**BRIEF**
Copy out the data below word for word, omitting the pictures.

**EXTRACTED INFORMATION**
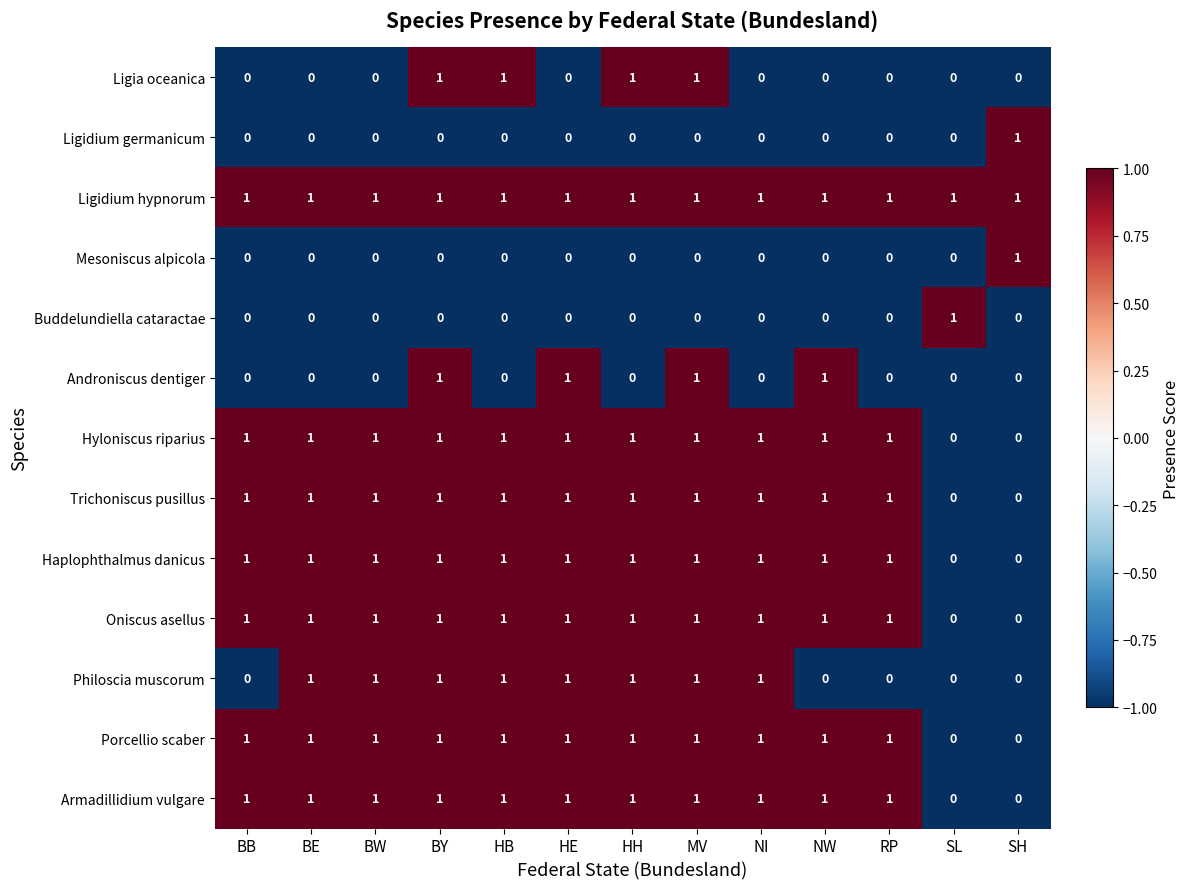

The Hyloniscus riparius series shows 0 at SH. True or false?

True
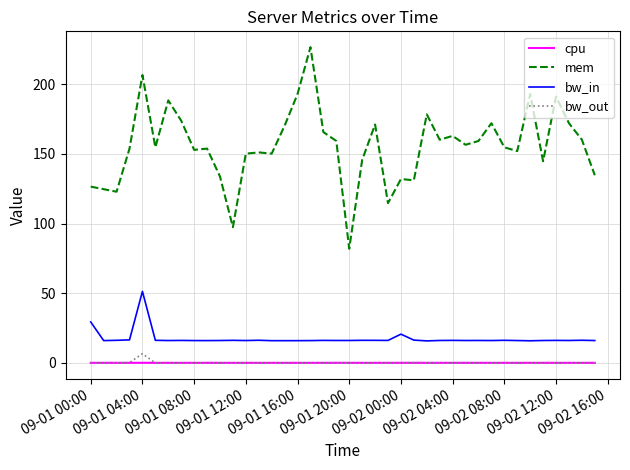

Which series has the largest total across all categories?

mem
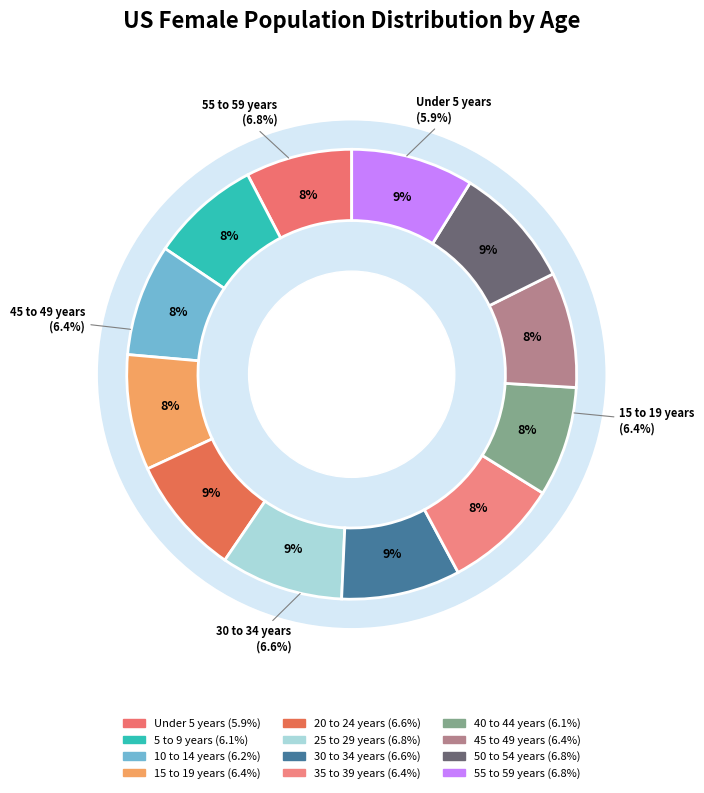

What is the largest slice in the pie chart?

25 to 29 years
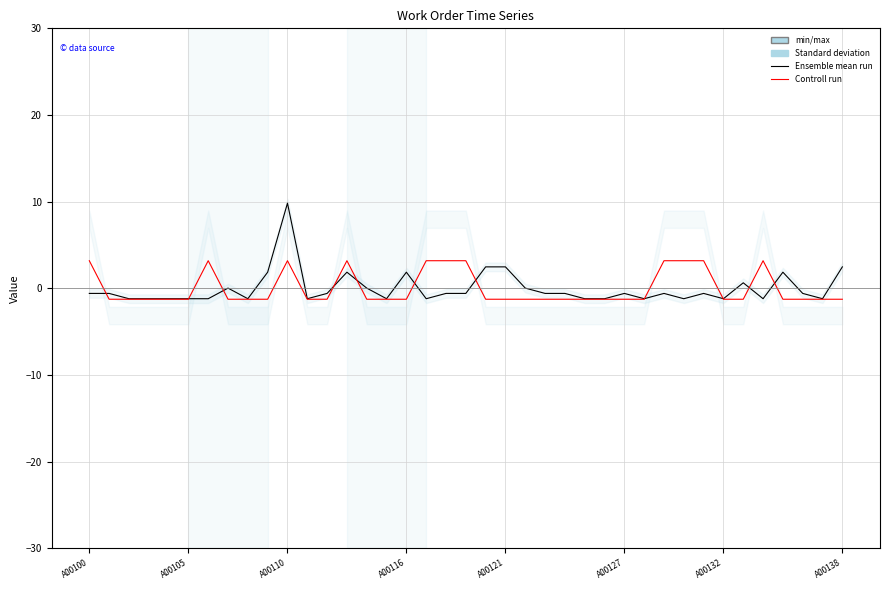

How many times do Controll run and Ensemble mean run cross each other?

11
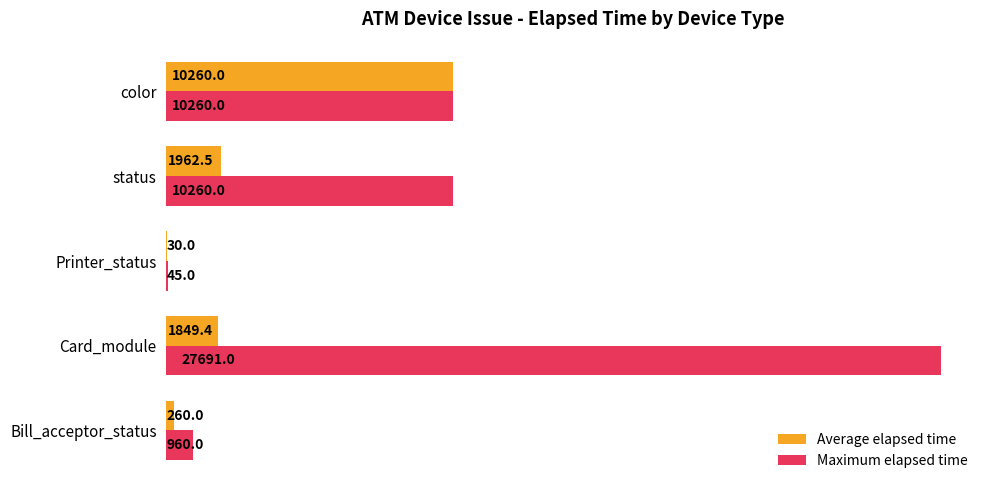

The Maximum elapsed time series shows 27691.0 at Card_module. True or false?

True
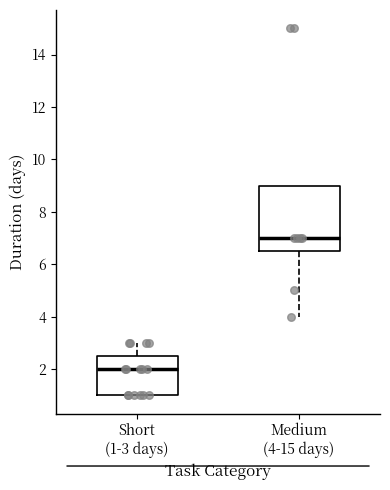

Reading left to right, transcribe this box plot: for each box, give where its median line is, the range the box spans, and where its two whiskers end, as read against the y-axis. The values are not printed on the chart, so give them approximately, as read against the axis.

Short (1-3 days): median 2.0, box 1.0 to 2.6, whiskers 1.0 to 3.0
Medium (4-15 days): median 7.0, box 6.6 to 9.0, whiskers 4.0 to 9.0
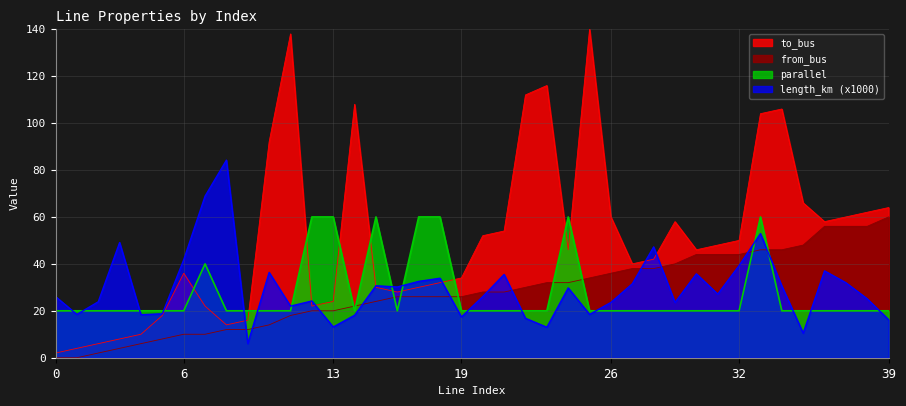

How many lines are shown in the chart?

4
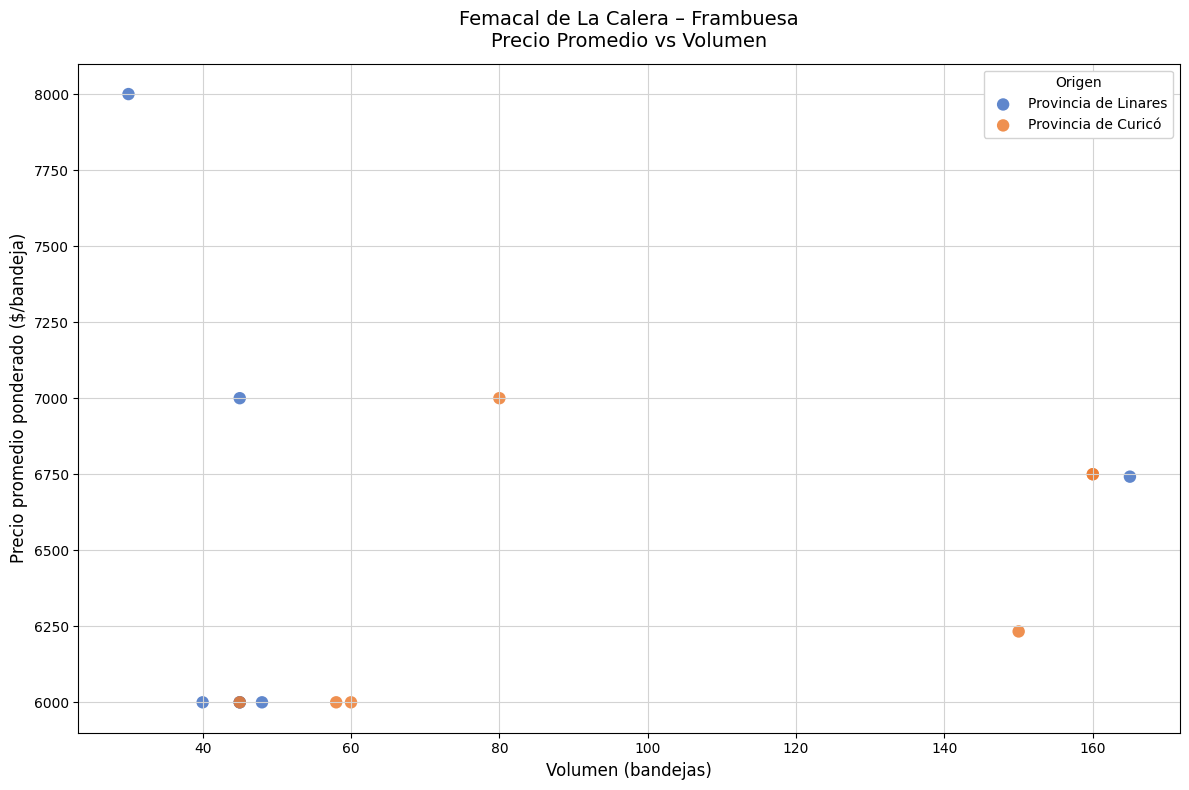

Which series contains the highest Y value?

Provincia de Linares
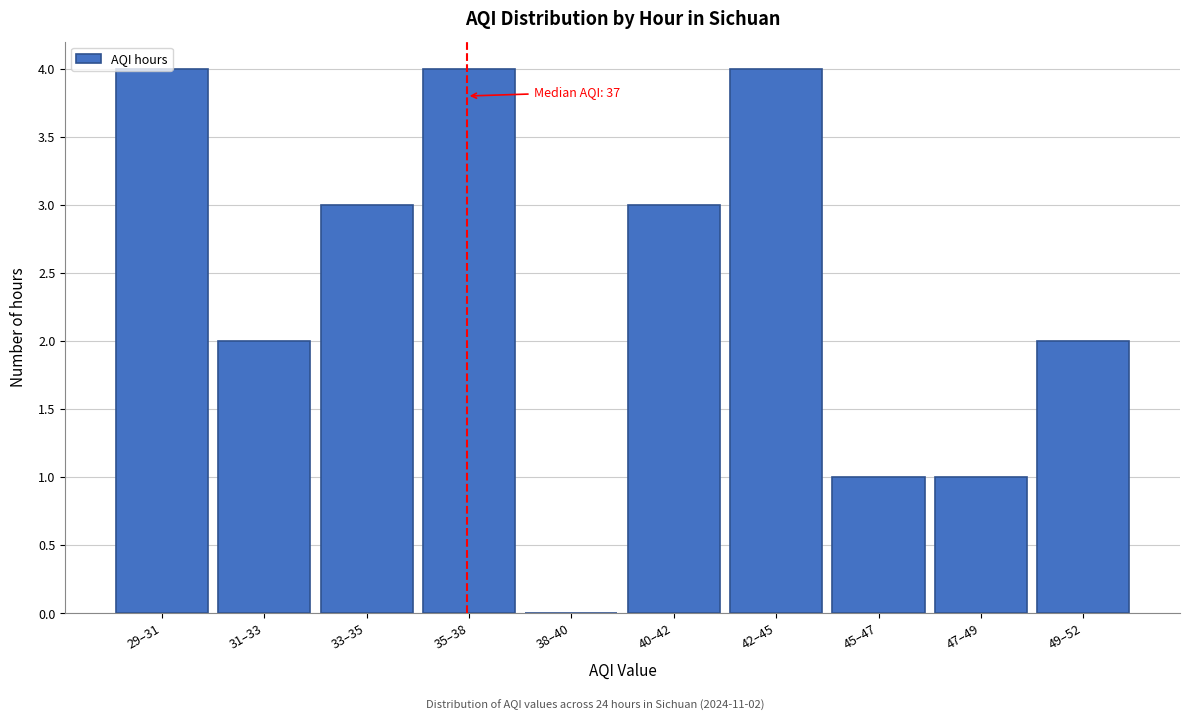

Approximately how many times larger is the value at 31–33 compared to 47–49?

2.0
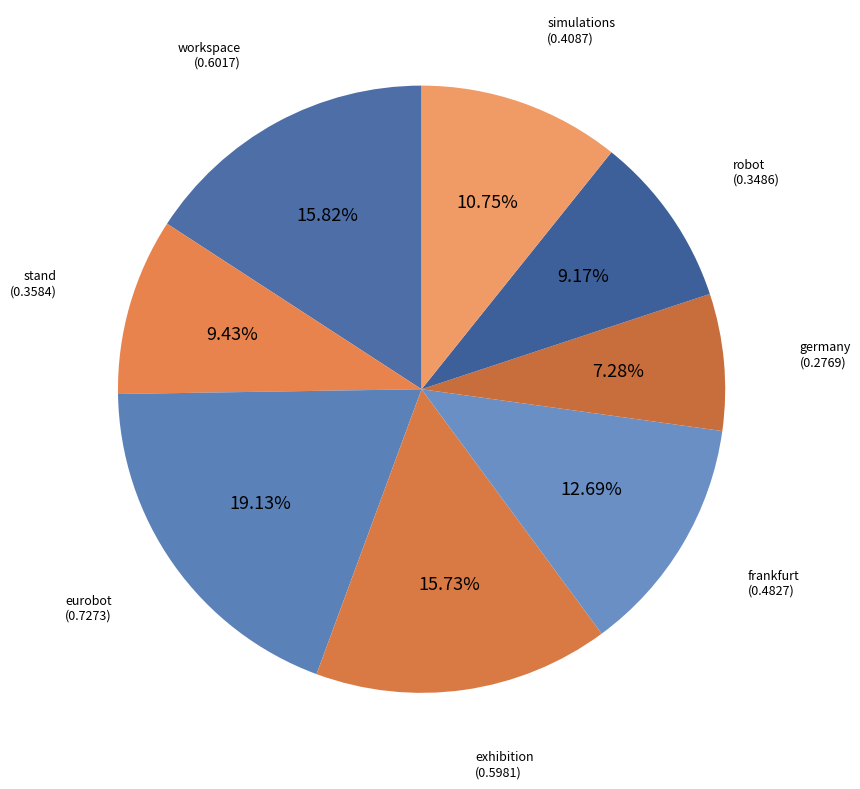

Count the number of slices in the pie.

8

**ANSWER SPACE**
The Hyloniscus riparius series shows 0 at SH. True or false?

True

Which series has the largest total across all categories?

mem

What is the largest slice in the pie chart?

25 to 29 years

How many times do Controll run and Ensemble mean run cross each other?

11

The Maximum elapsed time series shows 27691.0 at Card_module. True or false?

True

Reading left to right, transcribe this box plot: for each box, give where its median line is, the range the box spans, and where its two whiskers end, as read against the y-axis. The values are not printed on the chart, so give them approximately, as read against the axis.

Short (1-3 days): median 2.0, box 1.0 to 2.6, whiskers 1.0 to 3.0
Medium (4-15 days): median 7.0, box 6.6 to 9.0, whiskers 4.0 to 9.0

How many lines are shown in the chart?

4

Which series contains the highest Y value?

Provincia de Linares

Approximately how many times larger is the value at 31–33 compared to 47–49?

2.0

Count the number of slices in the pie.

8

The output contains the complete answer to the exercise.